_Provided text_.
[Start of Attachment]

The classic example of cache-oblivious algorithm design: naive matrix multiplication causes catastrophic cache misses that make it 10-20x slower than the blocked version on large matrices.

The problem with naive $C = A \times B$ for large matrices: to compute $C[i][j] = \sum_k A[i][k] \times B[k][j]$, we iterate over entire rows of A and entire columns of B. If the matrix does not fit in L2 cache, each inner loop iteration on the column of B (which is stored in row-major order, so accessing B[k][j] for increasing k means jumping by an entire row) generates a cache miss on nearly every access.

Blocking (tiling) solves this by dividing the matrices into small blocks that fit entirely in L2 cache:

import numpy as np
import time


def matmul_naive(A, B):
    """
    Naive matrix multiplication.
    Accesses B column-wise on row-major storage -> cache misses.
    """
    N = A.shape[0]
    C = np.zeros((N, N), dtype=A.dtype)
    for i in range(N):
        for j in range(N):
            for k in range(N):
                C[i, j] += A[i, k] * B[k, j]
    return C


def matmul_blocked(A, B, block_size=64):
    """

[End of Attachment]

[Saved entries]
[Start of Attachment]

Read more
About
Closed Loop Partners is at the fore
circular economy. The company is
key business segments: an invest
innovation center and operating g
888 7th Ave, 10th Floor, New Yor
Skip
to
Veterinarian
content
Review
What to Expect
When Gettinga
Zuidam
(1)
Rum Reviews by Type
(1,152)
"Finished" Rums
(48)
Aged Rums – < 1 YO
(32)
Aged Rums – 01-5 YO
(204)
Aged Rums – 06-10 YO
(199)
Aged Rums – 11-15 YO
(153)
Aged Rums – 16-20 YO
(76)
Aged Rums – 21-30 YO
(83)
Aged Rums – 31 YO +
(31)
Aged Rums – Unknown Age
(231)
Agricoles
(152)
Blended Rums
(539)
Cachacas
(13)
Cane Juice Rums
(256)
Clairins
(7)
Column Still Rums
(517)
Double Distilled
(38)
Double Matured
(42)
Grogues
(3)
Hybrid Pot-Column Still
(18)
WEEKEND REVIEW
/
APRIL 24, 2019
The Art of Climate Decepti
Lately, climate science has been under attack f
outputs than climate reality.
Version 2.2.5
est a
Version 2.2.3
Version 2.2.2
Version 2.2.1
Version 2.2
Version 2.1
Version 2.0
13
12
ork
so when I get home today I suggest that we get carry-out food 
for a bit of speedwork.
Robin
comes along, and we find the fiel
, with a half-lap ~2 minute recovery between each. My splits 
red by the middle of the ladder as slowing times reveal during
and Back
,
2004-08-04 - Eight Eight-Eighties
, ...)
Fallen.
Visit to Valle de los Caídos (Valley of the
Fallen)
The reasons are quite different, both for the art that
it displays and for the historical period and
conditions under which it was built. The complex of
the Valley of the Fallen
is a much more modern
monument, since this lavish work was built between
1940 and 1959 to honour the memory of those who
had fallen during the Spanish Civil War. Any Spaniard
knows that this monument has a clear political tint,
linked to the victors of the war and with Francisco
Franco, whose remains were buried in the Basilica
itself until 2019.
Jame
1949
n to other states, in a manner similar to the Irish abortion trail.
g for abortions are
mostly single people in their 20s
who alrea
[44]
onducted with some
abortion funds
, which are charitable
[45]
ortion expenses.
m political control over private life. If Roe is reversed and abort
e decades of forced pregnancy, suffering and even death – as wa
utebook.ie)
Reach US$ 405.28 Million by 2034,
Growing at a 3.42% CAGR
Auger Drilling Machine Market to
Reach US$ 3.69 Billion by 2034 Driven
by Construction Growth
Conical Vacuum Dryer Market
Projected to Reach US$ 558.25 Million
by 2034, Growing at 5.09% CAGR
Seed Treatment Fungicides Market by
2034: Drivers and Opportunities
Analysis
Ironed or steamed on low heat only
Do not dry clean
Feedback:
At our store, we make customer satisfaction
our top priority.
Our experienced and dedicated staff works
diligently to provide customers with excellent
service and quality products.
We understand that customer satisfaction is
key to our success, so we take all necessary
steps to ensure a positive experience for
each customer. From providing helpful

[End of Attachment]

_The problem_. Decide whether each statement below agrees with the matrix multiplication text, answering yes or no and quoting the words of the text that settle it. (a) On large matrices, naive matrix multiplication is 10-20x slower than the blocked version. (b) In the text, matrix B is stored in column-major order. (c) Blocking divides the matrices into small blocks that fit entirely in L1 cache.

_Answer space_.
(a) Yes: "make it 10-20x slower than the blocked version on large matrices"
(b) No: "which is stored in row-major order"
(c) No: "small blocks that fit entirely in L2 cache"